Employers’ Challenge: Cut Healthcare Costs Without Limiting Employees’ Benefits
?Houston, TX—Employers’ health plan managers must “balance members’ access to new treatments with the fiscal responsibility of managing the healthcare financial resources wisely,” said Bridget Eber, PharmD, Senior Consultant and Clinical Lead of Rx Group Purchasing, Towers Watson, at the 2012 Second Annual Association for Value-Based Cancer Care Conference. Towers Watson’s clients include 175 employers with self-funded benefits programs totaling $3 billion in annual drug spending.
“That means not wasting resources on unnecessary, unproven, and costly new treatments, while at the same time avoiding barriers for effective and potentially life-saving treatments,” said Dr Eber.
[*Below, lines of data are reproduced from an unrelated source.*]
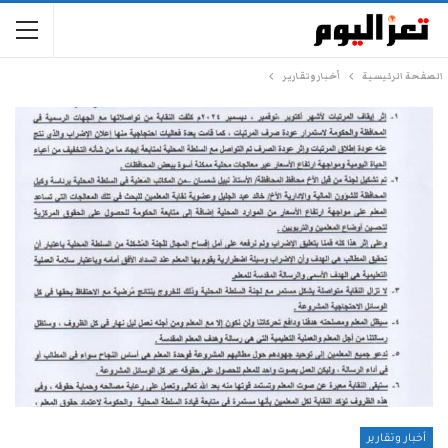
الصفحة الرئيسية
أخبار وتقارير
أخبار وتقارير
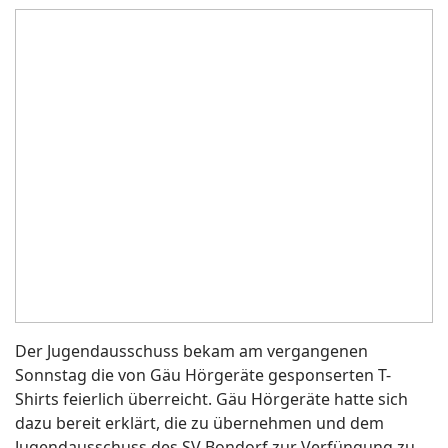
Der Jugendausschuss bekam am vergangenen
Sonnstag die von Gäu Hörgeräte gesponserten T-
Shirts feierlich überreicht. Gäu Hörgeräte hatte sich
dazu bereit erklärt, die zu übernehmen und dem
Jugendausschuss des SV Bondorf zur Verfüngung zu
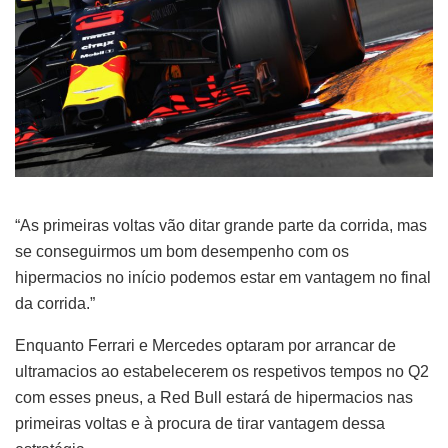
“As primeiras voltas vão ditar grande parte da corrida, mas
se conseguirmos um bom desempenho com os
hipermacios no início podemos estar em vantagem no final
da corrida.”
Enquanto Ferrari e Mercedes optaram por arrancar de
ultramacios ao estabelecerem os respetivos tempos no Q2
com esses pneus, a Red Bull estará de hipermacios nas
primeiras voltas e à procura de tirar vantagem dessa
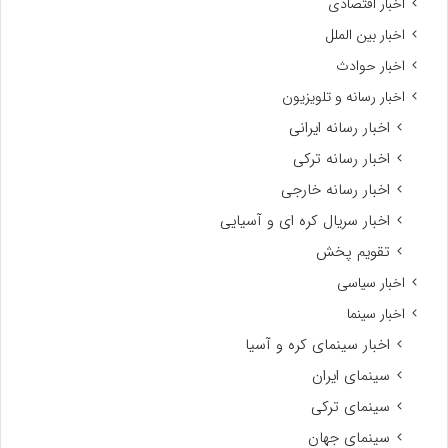
اخبار اقتصادی
اخبار بین الملل
اخبار حوادث
اخبار رسانه و تلویزیون
اخبار رسانه ایرانی
اخبار رسانه ترکی
اخبار رسانه خارجی
اخبار سریال کره ای و آسیایی
تقویم پخش
اخبار سیاسی
اخبار سینما
اخبار سینمای کره و آسیا
سینمای ایران
سینمای ترکی
سینمای جهان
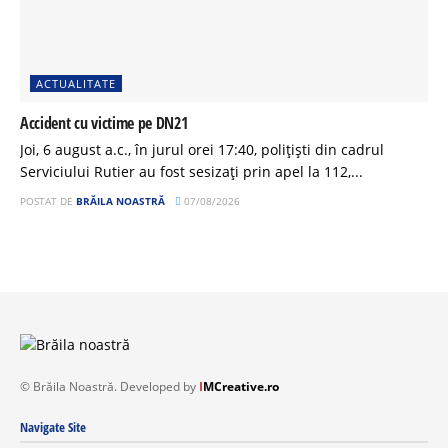
ACTUALITATE
Accident cu victime pe DN21
Joi, 6 august a.c., în jurul orei 17:40, polițiști din cadrul
Serviciului Rutier au fost sesizați prin apel la 112,...
POSTAT DE
BRĂILA NOASTRĂ
07/08/2026
© Brăila Noastră. Developed by
I
MCreative.ro
Navigate Site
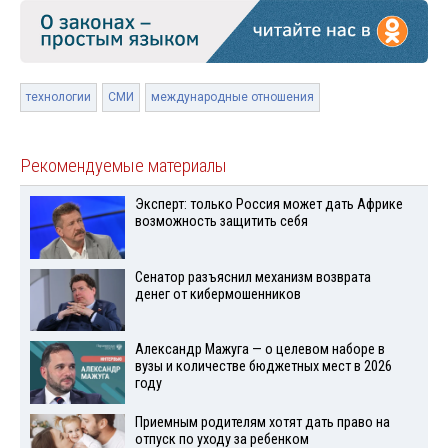
технологии
СМИ
международные отношения
Рекомендуемые материалы
Эксперт: только Россия может дать Африке
возможность защитить себя
Сенатор разъяснил механизм возврата
денег от кибермошенников
Александр Мажуга — о целевом наборе в
вузы и количестве бюджетных мест в 2026
году
Приемным родителям хотят дать право на
отпуск по уходу за ребенком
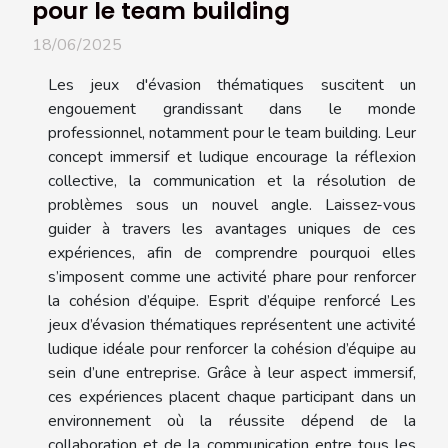
pour le team building
18/06/2025
Les jeux d'évasion thématiques suscitent un
engouement grandissant dans le monde
professionnel, notamment pour le team building. Leur
concept immersif et ludique encourage la réflexion
collective, la communication et la résolution de
problèmes sous un nouvel angle. Laissez-vous
guider à travers les avantages uniques de ces
expériences, afin de comprendre pourquoi elles
s’imposent comme une activité phare pour renforcer
la cohésion d’équipe. Esprit d’équipe renforcé Les
jeux d’évasion thématiques représentent une activité
ludique idéale pour renforcer la cohésion d’équipe au
sein d’une entreprise. Grâce à leur aspect immersif,
ces expériences placent chaque participant dans un
environnement où la réussite dépend de la
collaboration et de la communication entre tous les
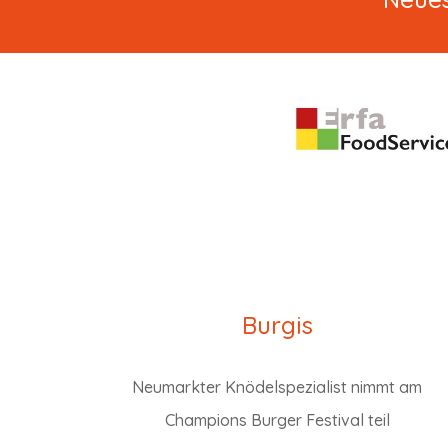
Burgis
Neumarkter Knödelspezialist nimmt am
Champions Burger Festival teil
In the past, employers and health plans hesitated to manage oncology costs, because of political sensitivities around the issues. A good example is the use of high-dose chemotherapy, followed by autologous bone marrow transplant, which in the early 1990s was considered a promising therapy for breast cancer. Although the treatment was not proved effective, the legal and political climate at the time resulted in almost universal coverage of that approach by health plans. By the time published studies showed that this therapy was ineffective, more than 30,000 women had received bone marrow transplants, which shortened the lives and worsened the quality of life of many women.
“As a result of this compassionate coverage policy, the healthcare system incurred over $1.5 billion in costs,” Dr Eber noted. “This was the worst of all scenarios, and is an example of how the obligation to make benefits available can generate some unwanted consequences.”
Drug Utilization and Costs
Of the $3 billion in total annual drug spending within Dr Eber’s clients’ health plans, approximately $70 million goes toward medications managed within the specialty pharmacy.
Specialty pharmacy drugs represent less than 0.5% of all drug utilization in these plans, but these medications are associated with 19% of all covered charges.
Cancer-related drugs—the third highest driver of specialty pharmacy utilization (after autoimmune diseases and multiple sclerosis)—account for less than 0.05% of drug utilization, but are responsible for approximately 2.5% of covered charges within specialty pharmacy. Although these are relatively low utilization rates, specialty drugs are associated with exceptionally high costs, according to Dr Eber.
In each clinical area, a few medications drive most of the utilization and costs. In oncology, 50% of drug utilization and costs are for imatinib (Gleevec), leuprolide acetate for depot suspension (Lupron Depot), lenalidomide (Revlimid), and capecitabine (Xeloda). Overall, 10 cancer drugs represent approximately 80% of all drug utilization and 75% of all drug costs.
“Employers know the main drivers of utilization among their members, so when employers are looking for a core strategy or the most essential areas to focus upon, we try to help them recognize the low-hanging fruit,” said Dr Eber.
Critical Need for Data
Clinical utilization data have been difficult to come by, creating a handicap for benefit consultants who design strategies for employers. However, data are increasingly becoming available, with better documentation of prior authorization, step therapy, and quantity limits. “We are getting some sense of activity, approval and denial rates, appeal rates, and reversal rates,” stated Dr Eber.
These data show that much of the cost-saving stems from using therapy only as indicated and denying coverage when treatment efficacy has not been established. The data also indicate that appeals often lead to reversals, probably because physicians provide more information or have direct contact with a representative.
Dr Eber noted that of a total of 120 appeals from providers in the Rx Collaborative program (an employer coalition for purchasing pharmacy benefit manager [PBM] services), 107 appeals were reversed, based on a recent analysis.
Employers Depend on Prior Authorization to Control Utilization
In contrast with the historical paradigm of coverage decisions of not interfering with a physician’s choice, the current paradigm of many plans is to restrict access to treatments that are not proved, largely with the use of prior authorization.
Bevacizumab (Avastin) coverage denial several years ago is an example of this newer strategy, which prevented spending on unnecessary or unproved therapy. Based on safety and efficacy in several tumor sites, clinicians believed that bevacizumab could improve outcomes in patients with pancreatic cancer when added to a standard regimen, and wanted to use this approach.
However, the drug’s high cost forced most PBMs to be rigorous with their prior authorization processes and to typically deny coverage for that approach, for lack of evidence for benefit. Then, in 2008, an efficacy study failed to show a survival advantage for bevacizumab in patients with pancreatic cancer.
“Approximately 40,000 new cases of pancreatic cancer occur each year, and if doctors had routinely added Avastin to standard regimens based solely on theories, the additional cost would have been $1 billion to $2 billion,” Dr Eber emphasized. Employers, however, recognize that evidence and strong rationale need to support prior authorization and coverage denials, she noted.
To ensure that employers are striking the right balance between advocating for their members and being fiscally responsible, she offers a checklist of issues for employers to consider before embarking on a specialty drug coverage program (Table). This list outlines the questions that are important to consider when looking for a benefit design for specialty drugs.